I worked as a logistician for a multinational company. By the way, my original profession is teacher of English language and history. I really liked teaching at that time, but I felt myself well at a company as well. However, when I had to decide on "what's next?" after Child Car Benefit, I had already known not to work at a multinational company by having two small children. I wanted a much freer, more flexible job.

That's when I learned from a friend of mine that the franchise royalties of an English-language school teaching small children, was free for sale in Debrecen. I knew this institution well, earlier my two sons also studied with them for a while. Later, I paid attention to their activity and knew this was a good business.

This language school started in Hungary in 2003-2004 and opened its doors in Debrecen in 2004. Even then I would have worked with pleasure for them, but my life differently evolved.

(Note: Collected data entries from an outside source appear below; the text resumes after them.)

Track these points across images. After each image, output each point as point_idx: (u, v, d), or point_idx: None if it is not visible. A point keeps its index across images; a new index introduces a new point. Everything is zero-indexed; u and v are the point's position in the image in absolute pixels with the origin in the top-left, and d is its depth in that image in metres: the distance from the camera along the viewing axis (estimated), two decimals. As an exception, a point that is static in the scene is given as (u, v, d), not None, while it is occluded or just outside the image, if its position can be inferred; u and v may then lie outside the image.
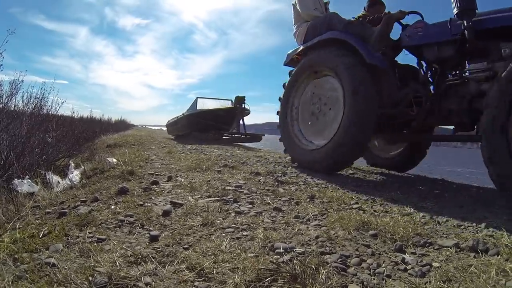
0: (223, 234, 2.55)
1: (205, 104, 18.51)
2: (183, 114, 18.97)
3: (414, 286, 1.84)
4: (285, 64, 6.54)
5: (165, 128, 23.56)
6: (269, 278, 1.82)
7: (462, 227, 2.95)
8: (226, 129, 17.17)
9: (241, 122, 17.49)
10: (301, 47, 5.95)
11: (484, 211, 3.54)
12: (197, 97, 18.39)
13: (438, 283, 1.84)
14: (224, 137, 16.86)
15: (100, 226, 2.70)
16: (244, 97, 16.49)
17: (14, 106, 6.53)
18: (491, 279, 1.83)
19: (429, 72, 5.12)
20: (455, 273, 1.95)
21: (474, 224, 3.02)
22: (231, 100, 18.38)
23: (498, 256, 2.21)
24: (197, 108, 17.94)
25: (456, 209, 3.64)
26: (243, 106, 16.51)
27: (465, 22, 4.15)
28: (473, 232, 2.79)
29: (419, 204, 3.75)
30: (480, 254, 2.25)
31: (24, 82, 6.70)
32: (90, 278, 1.81)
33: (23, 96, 6.93)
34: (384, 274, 1.99)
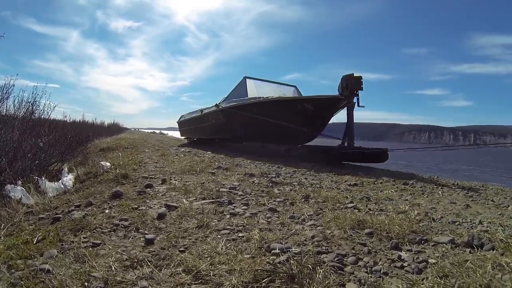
0: (219, 236, 2.54)
1: (259, 90, 11.11)
2: (216, 105, 12.26)
3: (411, 282, 1.84)
4: None
5: (158, 131, 22.82)
6: (266, 279, 1.82)
7: (456, 223, 2.97)
8: (307, 138, 9.44)
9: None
10: None
11: (477, 207, 3.56)
12: (245, 77, 11.53)
13: (435, 279, 1.84)
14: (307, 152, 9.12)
15: (94, 230, 2.68)
16: (361, 77, 8.03)
17: (6, 110, 6.48)
18: (487, 274, 1.84)
19: None
20: (452, 268, 1.96)
21: (469, 220, 3.04)
22: (295, 87, 12.38)
23: (493, 250, 2.23)
24: (249, 96, 10.69)
25: (450, 205, 3.66)
26: (357, 96, 8.15)
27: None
28: (468, 228, 2.81)
29: (414, 202, 3.77)
30: (476, 249, 2.27)
31: (15, 86, 6.65)
32: (86, 283, 1.79)
33: (14, 101, 6.87)
34: (381, 272, 2.00)
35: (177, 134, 32.58)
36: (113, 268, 1.96)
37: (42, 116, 7.85)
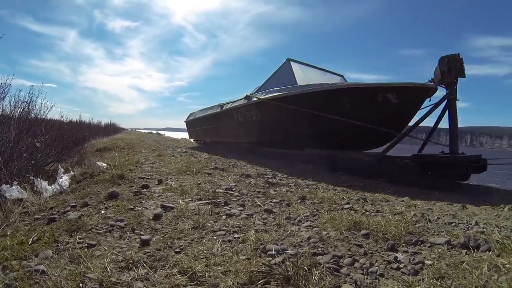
0: (215, 237, 2.54)
1: (307, 77, 8.63)
2: (248, 96, 9.60)
3: (407, 284, 1.84)
4: None
5: (155, 132, 21.90)
6: (261, 281, 1.81)
7: (453, 224, 2.97)
8: (381, 143, 6.99)
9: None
10: None
11: (474, 208, 3.57)
12: (288, 60, 9.01)
13: (431, 280, 1.84)
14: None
15: (90, 231, 2.68)
16: (458, 54, 5.58)
17: (2, 110, 6.45)
18: (484, 275, 1.85)
19: None
20: (448, 270, 1.96)
21: (465, 221, 3.04)
22: (342, 76, 10.00)
23: (489, 252, 2.23)
24: (299, 84, 8.08)
25: (446, 206, 3.67)
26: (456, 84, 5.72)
27: None
28: (464, 229, 2.81)
29: (410, 203, 3.77)
30: (472, 251, 2.27)
31: (12, 86, 6.62)
32: (81, 284, 1.79)
33: (10, 100, 6.83)
34: (377, 273, 2.00)
35: (174, 135, 32.26)
36: (108, 269, 1.95)
37: (39, 116, 7.83)
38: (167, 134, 37.46)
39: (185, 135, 28.38)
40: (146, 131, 47.36)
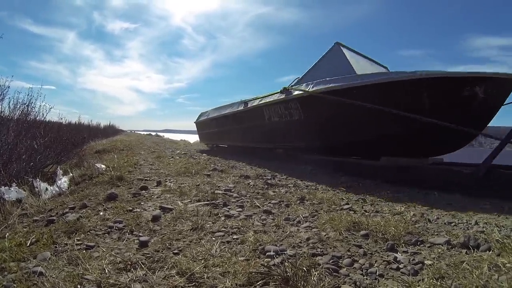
0: (213, 238, 2.53)
1: (360, 66, 7.50)
2: (286, 90, 7.81)
3: (407, 284, 1.84)
4: None
5: (154, 133, 21.18)
6: (260, 282, 1.81)
7: (452, 224, 2.97)
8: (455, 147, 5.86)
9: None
10: None
11: (473, 207, 3.56)
12: (337, 44, 7.80)
13: (431, 280, 1.84)
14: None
15: (88, 233, 2.67)
16: None
17: (0, 112, 6.45)
18: (484, 275, 1.84)
19: None
20: (448, 270, 1.96)
21: (465, 221, 3.04)
22: (387, 68, 8.84)
23: (489, 251, 2.23)
24: (357, 73, 6.75)
25: (446, 206, 3.66)
26: None
27: None
28: (463, 229, 2.80)
29: (409, 203, 3.77)
30: (472, 250, 2.27)
31: (11, 87, 6.61)
32: (79, 286, 1.78)
33: (9, 102, 6.83)
34: (377, 274, 1.99)
35: (173, 136, 32.18)
36: (106, 271, 1.94)
37: (38, 118, 7.82)
38: (166, 135, 37.44)
39: (185, 137, 28.19)
40: (145, 132, 47.33)
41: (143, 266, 2.02)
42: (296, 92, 7.26)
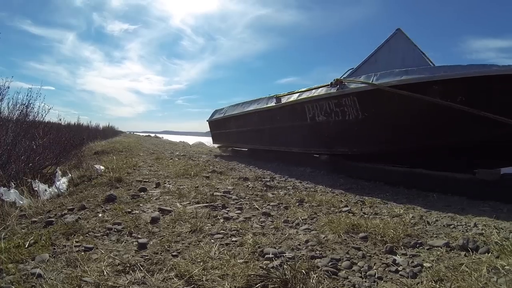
0: (212, 241, 2.53)
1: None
2: (337, 82, 6.19)
3: (406, 287, 1.84)
4: None
5: (153, 135, 20.64)
6: (259, 284, 1.80)
7: (451, 226, 2.97)
8: None
9: None
10: None
11: (472, 210, 3.56)
12: (399, 31, 7.48)
13: (430, 283, 1.84)
14: None
15: (87, 234, 2.66)
16: None
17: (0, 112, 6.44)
18: (483, 277, 1.84)
19: None
20: (447, 272, 1.96)
21: (464, 223, 3.05)
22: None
23: (488, 253, 2.24)
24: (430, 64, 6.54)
25: (444, 208, 3.66)
26: None
27: None
28: (462, 231, 2.81)
29: (408, 205, 3.77)
30: (471, 253, 2.27)
31: (10, 88, 6.59)
32: (77, 288, 1.77)
33: (8, 103, 6.81)
34: (376, 276, 1.99)
35: (172, 138, 32.05)
36: (105, 273, 1.94)
37: (37, 119, 7.81)
38: (166, 137, 37.41)
39: (184, 138, 28.11)
40: (145, 134, 47.27)
41: (141, 268, 2.02)
42: (354, 85, 5.78)
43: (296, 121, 7.35)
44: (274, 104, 8.01)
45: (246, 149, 11.23)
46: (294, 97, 7.35)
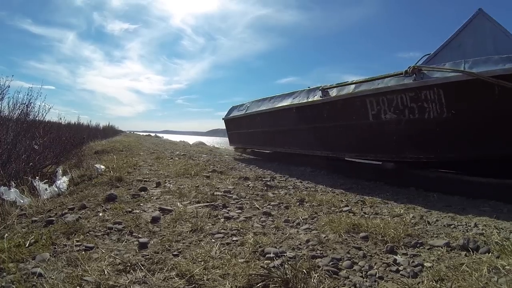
0: (213, 240, 2.53)
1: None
2: (415, 71, 4.78)
3: (406, 286, 1.84)
4: None
5: (153, 134, 20.37)
6: (260, 284, 1.80)
7: (452, 226, 2.97)
8: None
9: None
10: None
11: (473, 210, 3.56)
12: (481, 12, 7.21)
13: (431, 283, 1.84)
14: None
15: (88, 234, 2.66)
16: None
17: (0, 112, 6.44)
18: (483, 277, 1.84)
19: None
20: (447, 272, 1.96)
21: (464, 223, 3.04)
22: None
23: (489, 253, 2.24)
24: None
25: (445, 208, 3.66)
26: None
27: None
28: (463, 231, 2.81)
29: (409, 205, 3.77)
30: (471, 253, 2.27)
31: (10, 87, 6.60)
32: (78, 287, 1.77)
33: (9, 102, 6.81)
34: (376, 276, 1.99)
35: (173, 137, 32.01)
36: (106, 272, 1.94)
37: (37, 118, 7.81)
38: (166, 136, 37.44)
39: (184, 138, 28.08)
40: (145, 133, 47.32)
41: (142, 268, 2.02)
42: (438, 75, 4.60)
43: (351, 120, 5.84)
44: (320, 98, 6.39)
45: (269, 151, 9.74)
46: (348, 89, 5.84)
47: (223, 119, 11.69)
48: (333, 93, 6.16)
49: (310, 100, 6.75)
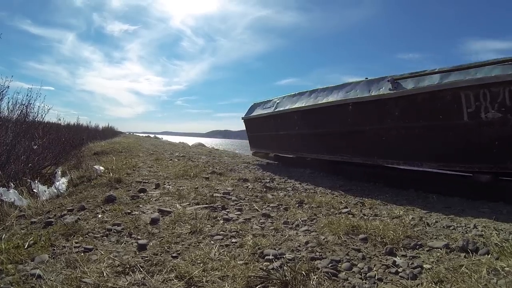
0: (212, 242, 2.53)
1: None
2: None
3: (405, 289, 1.84)
4: None
5: (153, 135, 20.04)
6: (259, 286, 1.80)
7: (451, 227, 2.97)
8: None
9: None
10: None
11: (472, 211, 3.56)
12: None
13: (430, 284, 1.84)
14: None
15: (87, 235, 2.65)
16: None
17: (-1, 112, 6.44)
18: (483, 278, 1.84)
19: None
20: (447, 274, 1.96)
21: (463, 224, 3.04)
22: None
23: (488, 255, 2.24)
24: None
25: (444, 210, 3.66)
26: None
27: None
28: (462, 232, 2.81)
29: (408, 207, 3.77)
30: (471, 254, 2.27)
31: (10, 88, 6.59)
32: (77, 289, 1.77)
33: (8, 103, 6.80)
34: (376, 278, 1.99)
35: (172, 139, 31.97)
36: (105, 274, 1.94)
37: (36, 119, 7.80)
38: (165, 138, 37.40)
39: (183, 139, 28.04)
40: (144, 134, 47.30)
41: (141, 270, 2.01)
42: None
43: (436, 119, 4.58)
44: (390, 92, 5.10)
45: (309, 158, 7.59)
46: (432, 80, 4.64)
47: (242, 118, 10.08)
48: (409, 84, 4.89)
49: (375, 94, 5.34)
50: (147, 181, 4.91)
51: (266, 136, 8.98)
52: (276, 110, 8.02)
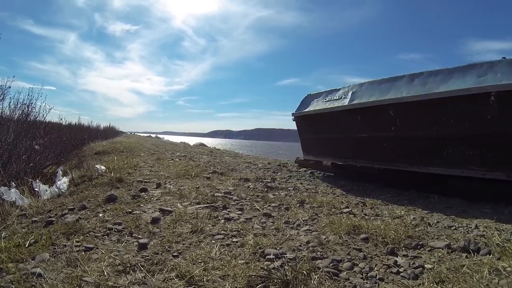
0: (213, 241, 2.52)
1: None
2: None
3: (407, 289, 1.83)
4: None
5: (154, 135, 19.80)
6: (260, 285, 1.80)
7: (453, 227, 2.96)
8: None
9: None
10: None
11: (473, 211, 3.55)
12: None
13: (431, 284, 1.83)
14: None
15: (88, 234, 2.65)
16: None
17: (1, 112, 6.43)
18: (484, 279, 1.84)
19: None
20: (448, 274, 1.95)
21: (465, 225, 3.04)
22: None
23: (489, 255, 2.23)
24: None
25: (445, 210, 3.65)
26: None
27: None
28: (464, 233, 2.80)
29: (410, 207, 3.76)
30: (472, 254, 2.27)
31: (11, 87, 6.58)
32: (77, 288, 1.77)
33: (10, 102, 6.80)
34: (377, 278, 1.98)
35: (173, 138, 31.95)
36: (105, 273, 1.93)
37: (38, 119, 7.79)
38: (166, 137, 37.46)
39: (184, 139, 28.02)
40: (145, 134, 47.39)
41: (142, 269, 2.01)
42: None
43: None
44: None
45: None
46: None
47: (293, 114, 7.30)
48: None
49: None
50: (148, 181, 4.91)
51: (333, 140, 6.24)
52: (349, 104, 5.54)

At that time, I didn't know I would ever return as owner.

So, this opportunity came, we discussed it with my husband, and he also saw fantasy in it. My mother, who is an entrepreneur herself as well, was also very encouraging and offered to help in book-keeping. So, in 2010, I took over this well-established business.

We were after the 2008 economic crisis, everything was uncertain, many of my friends and acquaintances said how daring was to leave a good and safe job. However, I felt it was right for me. My family supported me, moreover I also liked children and to teach. It was very important for me to do what I really like.

Yes, but this was not just about teaching, and even it was not primarily about it, rather on how running a business: client acquisition, people management, revenue and cost planning, IT and so on.

I had a teacher diploma and I graduated at the Foreign Trade College, so I had not only pedagogical but also economic knowledge. I have gained a lot of economic experiences at a multinational company. The corporate culture was very good and I learned a lot of processes. I was a logistic purchaser, so dealing with external and internal clients was a part of my job ensuring me a lot of experiences. I didn't know even then, but my corporate past helped me a lot in running a business.

When you applied for the SEED Foundation's MENTOR-NET program in 2013, you have already been an entrepreneur for three years. Why did you decide to participate in the program?

I took every opportunity to learn and to expand my entrepreneurial knowledge. Issues like how to grow, how to manage our staff, how to retain them, and how to improve the quality of our services. I also wanted to meet other women entrepreneurs to see what kind of problems they were facing and how they were handling them.

Has the program fulfilled your hopes?

We had a really very good training. I would like to highlight Zsuzsa Bardóczy's trainer, consultant, to whom I owe a lot. During one of her trainings, somebody of us noted that she, namely our groupmate, was not so big and talented entrepreneur as another groupmate. To this, Zsuzsa said: "By law, you are just as entrepreneur as the other, you have the same responsibility for what you do." This sentence had a great effect on me. This gave me confidence. I think that day I really became entrepreneur.

I also really enjoyed being able to visit the mentoring companies involved in the program where they told us what and how they were doing. We were very grateful for these opportunities. I got a lot of knowledges in the frame of this program: finance, marketing, HR trainings, we learned how to give a lecture, to talk in front of people, to conduct a business meeting. I would say that everyone got as much from the program as they put in it. At the same time, it is perhaps the most important that it has strengthened my entrepreneurial abilities and my self-confidence as well.

How big is your business now?

The number of employees from the initial 3-4 increased to 12 for today, we have a total of 500 students. This is not a few, it's about as much as the total number of an elementary school students.

Recently, with nearly a decade of entrepreneurship behind me, I have come to the point of wanting to be a mentor myself as well. Now I feel that I already have the experience and knowledge that I would like to share with others.